Records supplied ::

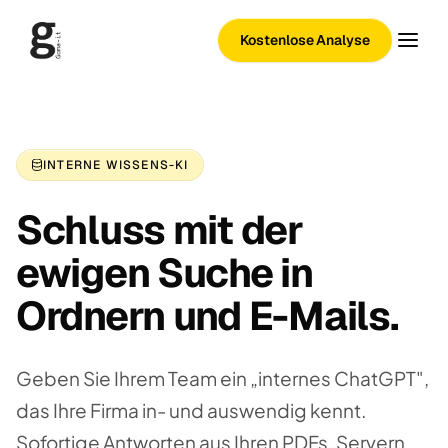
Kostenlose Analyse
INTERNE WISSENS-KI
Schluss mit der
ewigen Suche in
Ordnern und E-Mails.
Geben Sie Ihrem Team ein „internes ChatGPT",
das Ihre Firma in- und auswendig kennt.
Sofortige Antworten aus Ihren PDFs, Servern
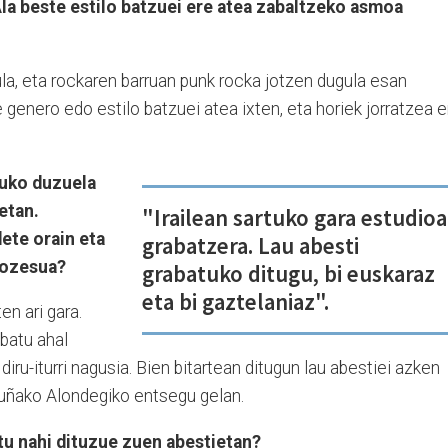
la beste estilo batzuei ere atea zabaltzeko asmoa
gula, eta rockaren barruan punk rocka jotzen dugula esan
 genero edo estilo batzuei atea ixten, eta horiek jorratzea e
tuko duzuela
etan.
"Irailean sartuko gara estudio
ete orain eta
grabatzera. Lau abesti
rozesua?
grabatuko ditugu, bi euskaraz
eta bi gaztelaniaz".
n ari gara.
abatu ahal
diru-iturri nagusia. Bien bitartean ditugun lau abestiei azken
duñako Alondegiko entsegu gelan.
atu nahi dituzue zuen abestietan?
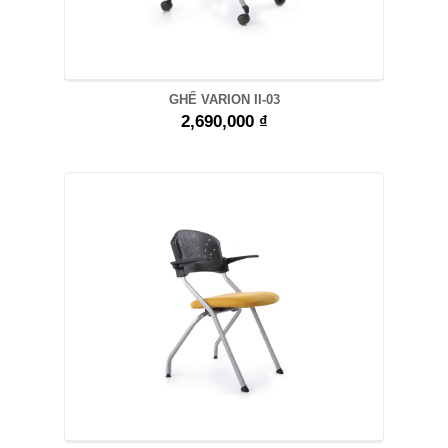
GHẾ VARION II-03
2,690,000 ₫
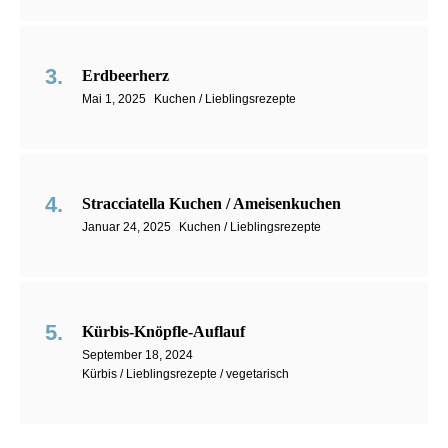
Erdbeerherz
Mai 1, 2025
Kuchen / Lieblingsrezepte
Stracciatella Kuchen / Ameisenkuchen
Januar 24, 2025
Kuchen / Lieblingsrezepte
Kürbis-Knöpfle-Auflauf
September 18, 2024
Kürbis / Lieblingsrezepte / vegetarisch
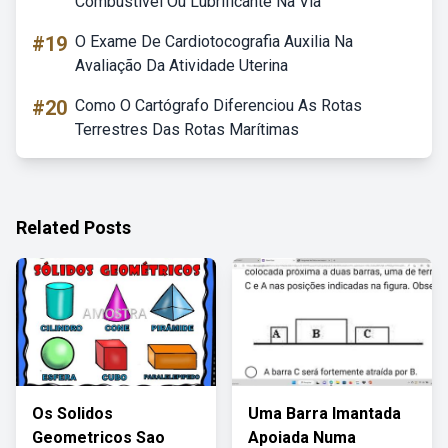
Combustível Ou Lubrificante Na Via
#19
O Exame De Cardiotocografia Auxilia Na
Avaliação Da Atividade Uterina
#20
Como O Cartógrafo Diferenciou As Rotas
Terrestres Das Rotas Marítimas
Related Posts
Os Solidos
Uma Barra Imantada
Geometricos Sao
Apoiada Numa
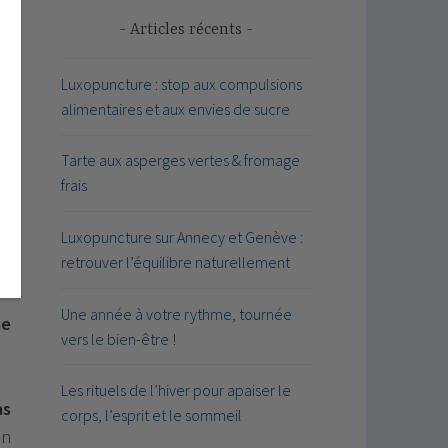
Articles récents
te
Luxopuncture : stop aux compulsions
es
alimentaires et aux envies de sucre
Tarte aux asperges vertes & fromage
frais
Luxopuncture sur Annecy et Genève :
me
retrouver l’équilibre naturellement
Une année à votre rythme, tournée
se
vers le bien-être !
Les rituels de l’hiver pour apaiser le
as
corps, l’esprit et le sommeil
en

...

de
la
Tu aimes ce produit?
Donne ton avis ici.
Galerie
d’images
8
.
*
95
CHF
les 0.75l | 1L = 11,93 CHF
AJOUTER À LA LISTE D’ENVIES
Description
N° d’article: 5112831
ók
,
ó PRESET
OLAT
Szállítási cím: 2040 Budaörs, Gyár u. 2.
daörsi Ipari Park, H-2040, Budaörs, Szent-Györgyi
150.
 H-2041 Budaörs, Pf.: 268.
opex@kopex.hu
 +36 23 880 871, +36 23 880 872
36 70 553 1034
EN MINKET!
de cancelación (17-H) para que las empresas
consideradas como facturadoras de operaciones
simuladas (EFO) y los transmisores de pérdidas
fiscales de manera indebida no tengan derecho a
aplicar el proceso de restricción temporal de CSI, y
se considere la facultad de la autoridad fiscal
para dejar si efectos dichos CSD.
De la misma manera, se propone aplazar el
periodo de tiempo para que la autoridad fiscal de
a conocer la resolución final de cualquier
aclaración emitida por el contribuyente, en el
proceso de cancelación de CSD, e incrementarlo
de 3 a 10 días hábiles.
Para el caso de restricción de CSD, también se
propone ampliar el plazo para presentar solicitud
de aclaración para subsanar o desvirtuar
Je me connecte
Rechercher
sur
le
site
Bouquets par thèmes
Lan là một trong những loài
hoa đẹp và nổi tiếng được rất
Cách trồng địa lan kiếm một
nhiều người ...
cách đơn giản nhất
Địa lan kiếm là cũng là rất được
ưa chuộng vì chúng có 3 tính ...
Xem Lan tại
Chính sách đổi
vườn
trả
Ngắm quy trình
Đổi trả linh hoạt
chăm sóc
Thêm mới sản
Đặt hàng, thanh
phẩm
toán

What the exercise asks :: Reproduce the rows verbatim, beginning at the line that contains "Kostenlose Analyse" and stopping after the line that contains "atu nahi dituzue zuen abestietan?". Leave out the pictures.

Result of this exercise ::
Kostenlose Analyse
INTERNE WISSENS-KI
Schluss mit der
ewigen Suche in
Ordnern und E-Mails.
Geben Sie Ihrem Team ein „internes ChatGPT",
das Ihre Firma in- und auswendig kennt.
Sofortige Antworten aus Ihren PDFs, Servern
la beste estilo batzuei ere atea zabaltzeko asmoa
gula, eta rockaren barruan punk rocka jotzen dugula esan
 genero edo estilo batzuei atea ixten, eta horiek jorratzea e
tuko duzuela
etan.
"Irailean sartuko gara estudio
ete orain eta
grabatzera. Lau abesti
rozesua?
grabatuko ditugu, bi euskaraz
eta bi gaztelaniaz".
n ari gara.
abatu ahal
diru-iturri nagusia. Bien bitartean ditugun lau abestiei azken
duñako Alondegiko entsegu gelan.
atu nahi dituzue zuen abestietan?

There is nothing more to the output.